Yes, more than they used to. Since March 2020, Google treats nofollow as a “hint” rather than a strict directive, which means Google may still use nofollowed links as ranking signals. Backlinks to your site that are nofollowed can still contribute some SEO value, especially if they come from high-authority editorial sources like news sites and Wikipedia. For more on building quality backlinks, check out my guide to link building for bloggers.
Should I nofollow affiliate links?
Yes, but the more modern and specific attribute is rel=”sponsored” (introduced by Google in 2019). Many bloggers use rel=”sponsored nofollow noopener” as a belt-and-suspenders approach — that covers FTC requirements, signals to Google clearly, and adds a small security benefit from noopener.

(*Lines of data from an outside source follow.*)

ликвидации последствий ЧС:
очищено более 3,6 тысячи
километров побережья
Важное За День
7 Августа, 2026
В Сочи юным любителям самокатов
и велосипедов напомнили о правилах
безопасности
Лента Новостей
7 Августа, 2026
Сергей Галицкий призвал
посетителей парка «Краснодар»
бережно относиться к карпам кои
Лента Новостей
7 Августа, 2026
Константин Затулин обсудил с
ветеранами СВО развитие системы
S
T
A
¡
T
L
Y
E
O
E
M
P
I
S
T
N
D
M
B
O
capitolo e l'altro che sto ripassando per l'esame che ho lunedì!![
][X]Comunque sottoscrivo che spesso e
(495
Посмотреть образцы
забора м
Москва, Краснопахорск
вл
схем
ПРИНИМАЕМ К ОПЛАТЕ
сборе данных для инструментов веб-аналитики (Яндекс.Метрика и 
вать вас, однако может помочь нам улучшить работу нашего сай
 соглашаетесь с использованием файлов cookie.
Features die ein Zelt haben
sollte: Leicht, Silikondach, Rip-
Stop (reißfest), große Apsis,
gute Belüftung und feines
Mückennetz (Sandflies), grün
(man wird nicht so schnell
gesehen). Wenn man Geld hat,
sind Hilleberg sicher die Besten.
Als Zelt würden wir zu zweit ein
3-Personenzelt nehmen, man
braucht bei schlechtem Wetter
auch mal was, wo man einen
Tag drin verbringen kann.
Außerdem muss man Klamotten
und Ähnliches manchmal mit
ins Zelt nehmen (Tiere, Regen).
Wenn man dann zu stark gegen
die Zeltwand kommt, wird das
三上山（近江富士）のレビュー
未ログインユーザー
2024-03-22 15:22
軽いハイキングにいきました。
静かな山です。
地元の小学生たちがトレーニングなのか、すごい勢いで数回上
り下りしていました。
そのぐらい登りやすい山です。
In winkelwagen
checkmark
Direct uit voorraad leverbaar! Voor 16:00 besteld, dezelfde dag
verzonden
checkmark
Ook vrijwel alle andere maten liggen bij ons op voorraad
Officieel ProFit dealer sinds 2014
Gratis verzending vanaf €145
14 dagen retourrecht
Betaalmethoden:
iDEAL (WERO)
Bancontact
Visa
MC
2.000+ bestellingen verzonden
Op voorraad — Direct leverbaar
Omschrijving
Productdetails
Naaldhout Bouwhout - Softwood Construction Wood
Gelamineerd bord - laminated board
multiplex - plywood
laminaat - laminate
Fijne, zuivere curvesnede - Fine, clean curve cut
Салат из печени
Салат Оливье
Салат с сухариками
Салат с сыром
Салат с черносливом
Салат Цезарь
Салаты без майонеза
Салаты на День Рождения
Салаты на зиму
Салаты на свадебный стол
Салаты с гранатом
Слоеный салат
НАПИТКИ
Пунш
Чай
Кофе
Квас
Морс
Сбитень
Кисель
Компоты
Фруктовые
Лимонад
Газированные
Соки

Does WordPress automatically nofollow comment links?
Yes. Since WordPress 5.3, comment links are automatically tagged with rel=”nofollow ugc”, which correctly marks them as user-generated content Google shouldn’t pass authority to. You don’t need a plugin for that.
Can Google penalize me for not using nofollow?

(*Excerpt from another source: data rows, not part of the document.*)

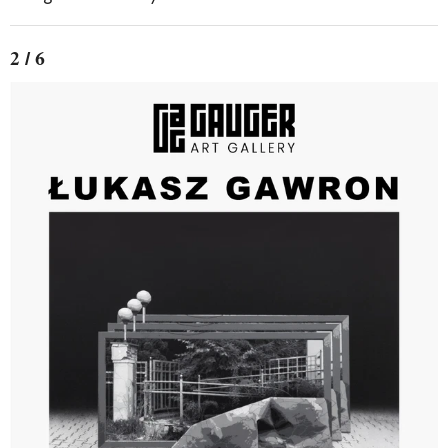
2 / 6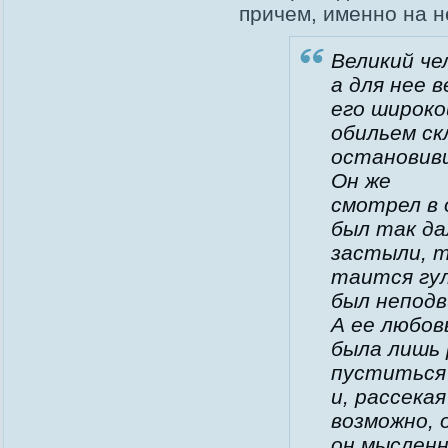
причем, именно на н
Великий че
а для нее 
его широко
обильем ск
остановив
Он же
смотрел в о
был так да
застыли, т
таится гул
был неподв
А ее любов
была лишь 
пуститься 
и, рассека
возможно, о
он мысленн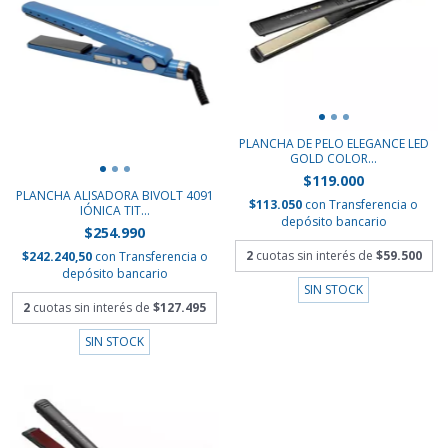
PLANCHA DE PELO ELEGANCE LED
GOLD COLOR...
$119.000
PLANCHA ALISADORA BIVOLT 4091
$113.050
con
Transferencia o
IÓNICA TIT...
depósito bancario
$254.990
2
cuotas sin interés de
$59.500
$242.240,50
con
Transferencia o
depósito bancario
SIN STOCK
2
cuotas sin interés de
$127.495
SIN STOCK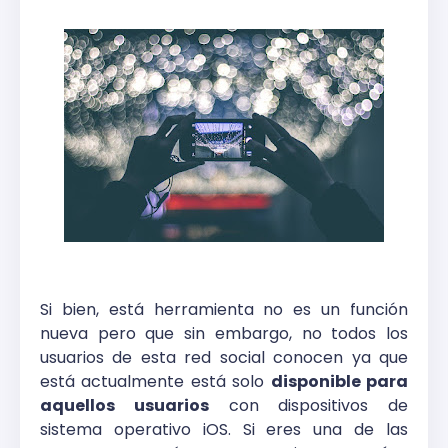
Si bien, está herramienta no es un función
nueva pero que sin embargo, no todos los
usuarios de esta red social conocen ya que
está actualmente está solo
disponible para
aquellos usuarios
con dispositivos de
sistema operativo iOS. Si eres una de las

On editorial outbound links, no. On paid or sponsored links where you don’t mark them appropriately, yes — Google has a longstanding policy against undisclosed paid links, and not using rel=”sponsored” (or at minimum nofollow) on affiliate links can trigger a manual action in Search Console. If you’re unsure which affiliate programs to join and how to mark their links, my guide walks through both.

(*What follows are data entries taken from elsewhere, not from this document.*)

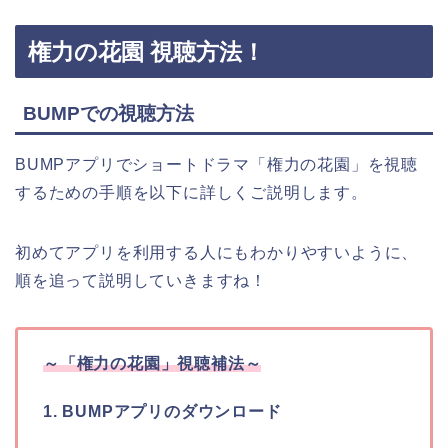
権力の花園 視聴方法！
BUMPでの視聴方法
BUMPアプリでショートドラマ「権力の花園」を視聴
するための手順を以下に詳しくご説明します。
初めてアプリを利用する人にもわかりやすいように、
順を追って説明していきますね！
～「権力の花園」視聴補法～
1. BUMPアプリのダウンロード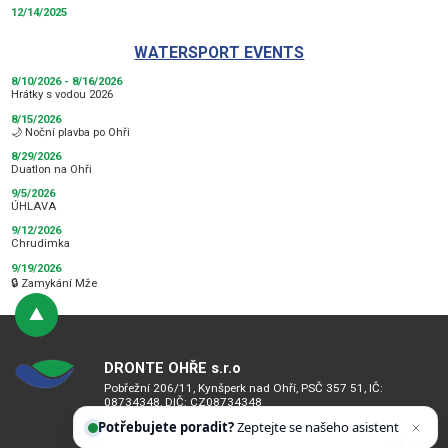
12/14/2025
WATERSPORT EVENTS
8/10/2026 - 8/16/2026
Hrátky s vodou 2026
8/15/2026
🌙 Noční plavba po Ohři
8/29/2026
Duatlon na Ohři
9/5/2026
ÚHLAVA
9/12/2026
Chrudimka
9/19/2026
🔒 Zamykání Mže
DRONTE OHŘE s.r.o
Pobřežní 206/11, Kynšperk nad Ohří, PSČ 357 51, IČ:
08734348, DIČ: CZ08734348
Potřebujete poradit?
Zeptejte se našeho asistenta
Bankovní spojení: 2101731194/2010
Chettyho
.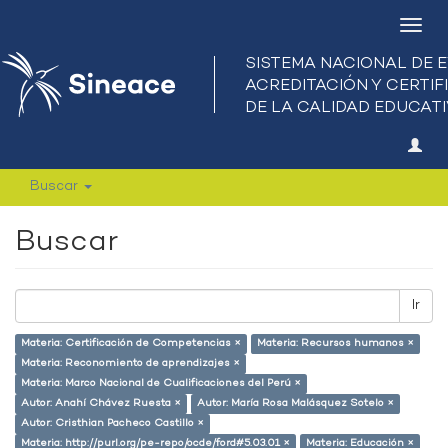
Camb
nave
Buscar
Buscar
Ir
Materia: Certificación de Competencias ×
Materia: Recursos humanos ×
Materia: Reconomiento de aprendizajes ×
Materia: Marco Nacional de Cualificaciones del Perú ×
Autor: Anahí Chávez Ruesta ×
Autor: María Rosa Malásquez Sotelo ×
Autor: Cristhian Pacheco Castillo ×
Materia: http://purl.org/pe-repo/ocde/ford#5.03.01 ×
Materia: Educación ×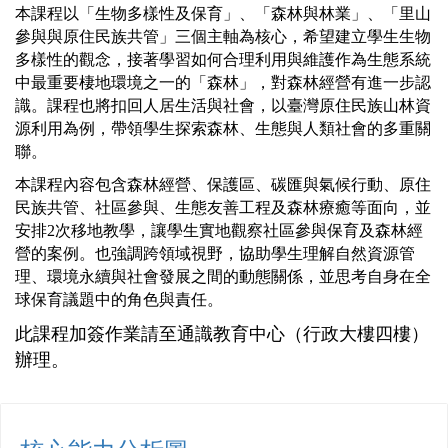
本課程以「生物多樣性及保育」、「森林與林業」、「里山
參與與原住民族共管」三個主軸為核心，希望建立學生生物
多樣性的觀念，接著學習如何合理利用與維護作為生態系統
中最重要棲地環境之一的「森林」，對森林經營有進一步認
識。課程也將扣回人居生活與社會，以臺灣原住民族山林資
源利用為例，帶領學生探索森林、生態與人類社會的多重關
聯。
本課程內容包含森林經營、保護區、碳匯與氣候行動、原住
民族共管、社區參與、生態友善工程及森林療癒等面向，並
安排2次移地教學，讓學生實地觀察社區參與保育及森林經
營的案例。也強調跨領域視野，協助學生理解自然資源管
理、環境永續與社會發展之間的動態關係，並思考自身在全
球保育議題中的角色與責任。
此課程加簽作業請至通識教育中心（行政大樓四樓）
辦理。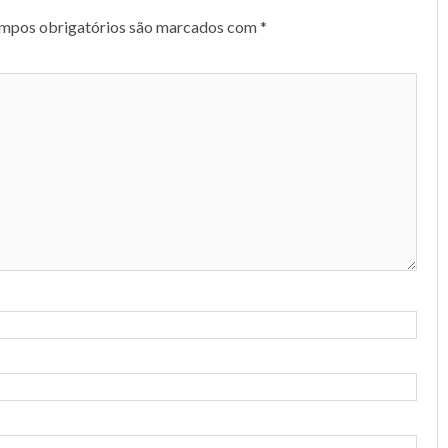
mpos obrigatórios são marcados com
*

How do I check if a link is nofollow?
Right-click the link in your browser and choose “Inspect” to open the developer tools. Look at the <a> tag — if it has rel=”nofollow”, rel=”sponsored”, or rel=”ugc”, those are nofollow-family. Free browser extensions like “NoFollow” (for Chrome and Firefox) also highlight nofollow links visually on any page.
Should my internal links ever be nofollow?
Almost never. Internal links are how you pass SEO authority between pages on your own site, which is crucial for rankings. The only edge case is linking from an editorial post to an admin page you don’t want indexed (like /login/ or /cart/) — and even then, a noindex meta tag on the destination is a cleaner solution.
Final Thoughts on Nofollow Links
Nofollow isn’t the simple on/off switch it used to be. In 2026, you’ve got three related attributes (nofollow, sponsored, ugc), a Google hint-model instead of a directive, and real FTC implications for affiliate links. Getting this right is table stakes for anyone monetizing a blog.
The quick checklist: use rel=”sponsored” on affiliate and paid links, use rel=”ugc” on user-generated content (WordPress does this automatically on comments), use rel=”nofollow” for competitor links or sources you don’t want to endorse, and leave editorial outbound and all internal links with no rel attribute. Do that, and your link strategy will be both FTC-compliant and SEO-solid.
If you’re still setting up your blog, check out my complete guide on how to start a blog — I walk through the technical SEO basics including how to set up your link strategy from day one. And if you’re trying to level up your broader SEO skills, my deeper guides on URLs, permalinks, and 301 redirects round out the same technical-SEO foundation this post sits on.

One more Great post.
I’ve got a question.
Is there any difference between ‘no follow’ guest post link and ‘no follow’ comment link?
Good question! Usually yes, a nofollow link within a blog post will have a rel=”nofollow” tag applied to it.
In the comments section (if your blog is running on WordPress), you’ll have at least a rel=”nofollow ugc” tag applied… so the “ugc” attribute is added into the equation (which stands for user-generated content) and clarifies that the link is from a blog comment. It’s pretty safe to assume that comment links are given less SEO weight than your average nofollow link from within an actual blog post.
Thank you for sharing the information about the nofollow link.